**** Passage du texte ****

Je demandais à mon grand-père : « et qui y aura-t-il à la partie de dimanche prochain ? » Il me répondait : « il y aura tout le monde. » Ce tout le monde c'était les grands joueurs, les gros bras comme on disait, ceux de Quissac et de Nîmes, de Toulon, de Hyères et de Marseille. Enfin, tout ce qui comptait dans le jeu de boules, tous ceux dont on aurait eu plaisir à serrer la main ; par exemple, M. Périer ou M. Chassan, ou encore M.Clarond l'aîné.
Mon grand-père n'était pas de toutes les parties, non. Mais il était de tous les spectacles : de cette longue double queue dont tous les membres suivaient des yeux chaque boule en oscillant de la tête, en se trémoussant des jambes, en se tordant le torse, en respirant fort. Il y en avait combien ? Il y en avait bien — à mon sens – cinq ou six cents, qui s'entraînaient à l'époque pour les Olympiades. Je pariais, il va de soi, pour mon grand-père. Mais ce fut un joueur monégasque, M. Rengo, qui remporta la médaille d'or. Dans les années qui suivirent, on retira même les boules du programme : c'était les pays étrangers, paraît-il, qui nous avait trahis : il ne s'en était trouvé que 12 pour réclamer le jeu. Il en eût fallu 17 au moins.

**** Extraits des données ****

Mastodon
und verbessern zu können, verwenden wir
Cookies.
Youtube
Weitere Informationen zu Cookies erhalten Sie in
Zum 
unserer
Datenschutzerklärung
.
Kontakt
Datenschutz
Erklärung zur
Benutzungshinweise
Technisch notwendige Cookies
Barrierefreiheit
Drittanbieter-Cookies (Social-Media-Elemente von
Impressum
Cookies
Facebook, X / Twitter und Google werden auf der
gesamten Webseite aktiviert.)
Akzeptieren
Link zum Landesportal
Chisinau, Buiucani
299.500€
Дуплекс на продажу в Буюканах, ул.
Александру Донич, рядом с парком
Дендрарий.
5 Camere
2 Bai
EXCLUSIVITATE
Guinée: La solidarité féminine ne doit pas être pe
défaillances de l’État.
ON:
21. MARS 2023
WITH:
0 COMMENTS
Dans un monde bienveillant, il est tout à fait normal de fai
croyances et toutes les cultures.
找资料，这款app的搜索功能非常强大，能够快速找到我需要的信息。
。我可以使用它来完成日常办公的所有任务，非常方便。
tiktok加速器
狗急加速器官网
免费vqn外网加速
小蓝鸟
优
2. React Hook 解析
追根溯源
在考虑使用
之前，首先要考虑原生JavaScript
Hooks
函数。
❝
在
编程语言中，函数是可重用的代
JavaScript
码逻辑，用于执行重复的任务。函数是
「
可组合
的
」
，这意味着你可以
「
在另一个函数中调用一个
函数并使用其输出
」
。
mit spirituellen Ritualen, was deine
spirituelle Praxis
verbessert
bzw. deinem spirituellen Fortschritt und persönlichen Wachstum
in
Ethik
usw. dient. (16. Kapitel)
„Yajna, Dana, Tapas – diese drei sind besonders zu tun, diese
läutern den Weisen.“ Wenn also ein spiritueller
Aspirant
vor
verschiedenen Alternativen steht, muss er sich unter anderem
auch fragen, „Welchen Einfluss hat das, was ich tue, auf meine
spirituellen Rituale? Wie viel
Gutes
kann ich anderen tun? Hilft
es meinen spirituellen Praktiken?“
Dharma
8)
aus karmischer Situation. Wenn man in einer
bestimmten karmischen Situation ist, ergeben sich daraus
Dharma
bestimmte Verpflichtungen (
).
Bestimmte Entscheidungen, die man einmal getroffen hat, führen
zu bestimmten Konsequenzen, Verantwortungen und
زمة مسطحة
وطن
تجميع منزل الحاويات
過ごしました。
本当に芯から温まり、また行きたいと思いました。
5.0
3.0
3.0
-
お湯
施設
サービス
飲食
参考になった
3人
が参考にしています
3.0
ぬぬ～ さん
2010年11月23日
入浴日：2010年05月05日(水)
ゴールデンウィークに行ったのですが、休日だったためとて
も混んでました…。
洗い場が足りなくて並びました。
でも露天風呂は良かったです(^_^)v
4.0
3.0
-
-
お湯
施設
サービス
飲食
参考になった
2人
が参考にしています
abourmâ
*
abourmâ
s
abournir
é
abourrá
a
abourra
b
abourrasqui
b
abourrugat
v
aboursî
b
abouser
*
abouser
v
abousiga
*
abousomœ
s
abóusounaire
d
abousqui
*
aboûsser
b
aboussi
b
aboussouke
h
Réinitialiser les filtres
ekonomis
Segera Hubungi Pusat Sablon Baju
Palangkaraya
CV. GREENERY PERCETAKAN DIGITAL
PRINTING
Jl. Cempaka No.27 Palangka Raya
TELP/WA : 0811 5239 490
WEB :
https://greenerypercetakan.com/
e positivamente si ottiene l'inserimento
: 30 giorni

****

• _Consigne_
Poursuivez le récit sur le jeu de boules à partir de sa dernière phrase.

• _Espace de réponse_
Pourquoi est-il si agréable de voir une boule, de la tenir, de la caresser ? Je n'en sais trop rien. C'est peut-être qu'elle est un objet étrange : elle porte à la perfection toutes les courbes qui nous enchantent dans un fruit, dans une joue, dans une fleur ou dans un sein. On ne peut pas faire mieux. Il y a plus étrange encore : une boule demeure, jusqu'à la fin de sa course, pleine de surprises ; c'est que le bon joueur en la lançant lui a donné deux mouvements contraires. Elle vole vers le but, c'est le plus évident. Mais une fois qu'elle a touché terre, elle peut aussi bien faire retour (légèrement) vers le joueur qui l'a lancée, que pencher vers la droite ou la gauche. Tout dépend de l'effet qu'on lui a imprimé en la faisant rouler sous la main. Bref, elle est agitée à la fois de deux mouvements, dont le premier la porte en avant, l'autre en arrière ; de là ses hésitations et si je peux dire son intelligence. Goethe admet que toute réflexion prend son départ dans une contradiction. Pasteur tient qu'on trouve une dissymétrie à la base de chaque phénomène. Ce sont là de grandes vérités, que nous rappelle à tous les instants le jeu de boules. D'où vient sa gravité, en quelque sorte religieuse. Je parle, il va de soi, du vrai jeu de boules, non pas de la pétanque ni du jeu lyonnais : du jeu provençal.
Quelle vie menait-on dans les temps dont j'ai parlé ? Voilà ce qu'il nous est devenu difficile d'imaginer. C'est à l'âge de 28 ans que mon grand-père renonça à l'épicerie où il excellait et, en général, à toute sorte de travail. Mais non pas aux boules ou il s'exerçait chaque matin dans son mazet avec quelques voisins qui – à mon sentiment – ne le valaient pas.